Copy out every line of the data below, in the same order, without changing a single character.

====== LISTED ENTRIES ======

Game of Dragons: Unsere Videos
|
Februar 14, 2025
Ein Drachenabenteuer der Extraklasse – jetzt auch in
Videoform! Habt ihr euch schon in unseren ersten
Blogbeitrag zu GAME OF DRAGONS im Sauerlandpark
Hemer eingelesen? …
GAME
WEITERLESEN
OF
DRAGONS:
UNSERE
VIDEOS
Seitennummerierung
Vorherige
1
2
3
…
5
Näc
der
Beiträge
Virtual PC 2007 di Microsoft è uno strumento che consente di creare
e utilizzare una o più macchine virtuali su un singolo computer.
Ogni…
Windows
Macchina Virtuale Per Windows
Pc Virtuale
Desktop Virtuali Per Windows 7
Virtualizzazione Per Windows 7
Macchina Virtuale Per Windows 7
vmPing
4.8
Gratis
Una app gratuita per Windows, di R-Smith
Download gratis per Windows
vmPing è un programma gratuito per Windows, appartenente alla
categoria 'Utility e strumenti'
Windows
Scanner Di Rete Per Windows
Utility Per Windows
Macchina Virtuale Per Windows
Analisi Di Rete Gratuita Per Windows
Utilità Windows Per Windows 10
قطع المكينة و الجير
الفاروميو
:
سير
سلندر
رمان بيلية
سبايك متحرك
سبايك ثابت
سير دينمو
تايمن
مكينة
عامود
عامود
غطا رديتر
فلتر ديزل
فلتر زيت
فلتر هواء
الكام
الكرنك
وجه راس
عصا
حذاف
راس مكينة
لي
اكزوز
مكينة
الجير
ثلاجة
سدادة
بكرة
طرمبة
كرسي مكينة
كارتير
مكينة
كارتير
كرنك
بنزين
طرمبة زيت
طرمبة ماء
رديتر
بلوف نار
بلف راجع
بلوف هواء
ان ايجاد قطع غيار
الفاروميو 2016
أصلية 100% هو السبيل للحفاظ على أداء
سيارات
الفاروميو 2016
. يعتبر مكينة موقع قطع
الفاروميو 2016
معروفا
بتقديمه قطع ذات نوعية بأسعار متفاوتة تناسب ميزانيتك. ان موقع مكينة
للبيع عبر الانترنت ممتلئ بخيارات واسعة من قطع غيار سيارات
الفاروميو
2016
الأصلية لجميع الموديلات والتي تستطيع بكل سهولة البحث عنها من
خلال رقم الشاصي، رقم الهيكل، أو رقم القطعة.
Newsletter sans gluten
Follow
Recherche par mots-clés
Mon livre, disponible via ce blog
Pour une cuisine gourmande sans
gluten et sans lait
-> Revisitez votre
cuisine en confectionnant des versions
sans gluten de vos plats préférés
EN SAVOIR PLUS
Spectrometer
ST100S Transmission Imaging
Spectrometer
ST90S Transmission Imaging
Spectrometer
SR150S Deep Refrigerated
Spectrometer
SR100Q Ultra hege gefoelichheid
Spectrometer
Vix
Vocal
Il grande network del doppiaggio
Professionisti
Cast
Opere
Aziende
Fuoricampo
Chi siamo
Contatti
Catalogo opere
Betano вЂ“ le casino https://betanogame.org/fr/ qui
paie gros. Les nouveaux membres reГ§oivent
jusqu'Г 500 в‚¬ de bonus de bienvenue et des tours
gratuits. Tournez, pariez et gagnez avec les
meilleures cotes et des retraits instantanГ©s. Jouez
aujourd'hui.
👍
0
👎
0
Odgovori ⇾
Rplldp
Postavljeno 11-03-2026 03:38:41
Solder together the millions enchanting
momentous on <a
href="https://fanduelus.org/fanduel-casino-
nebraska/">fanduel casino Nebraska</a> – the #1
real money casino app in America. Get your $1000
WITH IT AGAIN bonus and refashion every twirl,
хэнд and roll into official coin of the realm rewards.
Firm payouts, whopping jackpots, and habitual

======

WRITTEN ANSWER =
Game of Dragons: Unsere Videos
|
Februar 14, 2025
Ein Drachenabenteuer der Extraklasse – jetzt auch in
Videoform! Habt ihr euch schon in unseren ersten
Blogbeitrag zu GAME OF DRAGONS im Sauerlandpark
Hemer eingelesen? …
GAME
WEITERLESEN
OF
DRAGONS:
UNSERE
VIDEOS
Seitennummerierung
Vorherige
1
2
3
…
5
Näc
der
Beiträge
Virtual PC 2007 di Microsoft è uno strumento che consente di creare
e utilizzare una o più macchine virtuali su un singolo computer.
Ogni…
Windows
Macchina Virtuale Per Windows
Pc Virtuale
Desktop Virtuali Per Windows 7
Virtualizzazione Per Windows 7
Macchina Virtuale Per Windows 7
vmPing
4.8
Gratis
Una app gratuita per Windows, di R-Smith
Download gratis per Windows
vmPing è un programma gratuito per Windows, appartenente alla
categoria 'Utility e strumenti'
Windows
Scanner Di Rete Per Windows
Utility Per Windows
Macchina Virtuale Per Windows
Analisi Di Rete Gratuita Per Windows
Utilità Windows Per Windows 10
قطع المكينة و الجير
الفاروميو
:
سير
سلندر
رمان بيلية
سبايك متحرك
سبايك ثابت
سير دينمو
تايمن
مكينة
عامود
عامود
غطا رديتر
فلتر ديزل
فلتر زيت
فلتر هواء
الكام
الكرنك
وجه راس
عصا
حذاف
راس مكينة
لي
اكزوز
مكينة
الجير
ثلاجة
سدادة
بكرة
طرمبة
كرسي مكينة
كارتير
مكينة
كارتير
كرنك
بنزين
طرمبة زيت
طرمبة ماء
رديتر
بلوف نار
بلف راجع
بلوف هواء
ان ايجاد قطع غيار
الفاروميو 2016
أصلية 100% هو السبيل للحفاظ على أداء
سيارات
الفاروميو 2016
. يعتبر مكينة موقع قطع
الفاروميو 2016
معروفا
بتقديمه قطع ذات نوعية بأسعار متفاوتة تناسب ميزانيتك. ان موقع مكينة
للبيع عبر الانترنت ممتلئ بخيارات واسعة من قطع غيار سيارات
الفاروميو
2016
الأصلية لجميع الموديلات والتي تستطيع بكل سهولة البحث عنها من
خلال رقم الشاصي، رقم الهيكل، أو رقم القطعة.
Newsletter sans gluten
Follow
Recherche par mots-clés
Mon livre, disponible via ce blog
Pour une cuisine gourmande sans
gluten et sans lait
-> Revisitez votre
cuisine en confectionnant des versions
sans gluten de vos plats préférés
EN SAVOIR PLUS
Spectrometer
ST100S Transmission Imaging
Spectrometer
ST90S Transmission Imaging
Spectrometer
SR150S Deep Refrigerated
Spectrometer
SR100Q Ultra hege gefoelichheid
Spectrometer
Vix
Vocal
Il grande network del doppiaggio
Professionisti
Cast
Opere
Aziende
Fuoricampo
Chi siamo
Contatti
Catalogo opere
Betano вЂ“ le casino https://betanogame.org/fr/ qui
paie gros. Les nouveaux membres reГ§oivent
jusqu'Г 500 в‚¬ de bonus de bienvenue et des tours
gratuits. Tournez, pariez et gagnez avec les
meilleures cotes et des retraits instantanГ©s. Jouez
aujourd'hui.
👍
0
👎
0
Odgovori ⇾
Rplldp
Postavljeno 11-03-2026 03:38:41
Solder together the millions enchanting
momentous on <a
href="https://fanduelus.org/fanduel-casino-
nebraska/">fanduel casino Nebraska</a> – the #1
real money casino app in America. Get your $1000
WITH IT AGAIN bonus and refashion every twirl,
хэнд and roll into official coin of the realm rewards.
Firm payouts, whopping jackpots, and habitual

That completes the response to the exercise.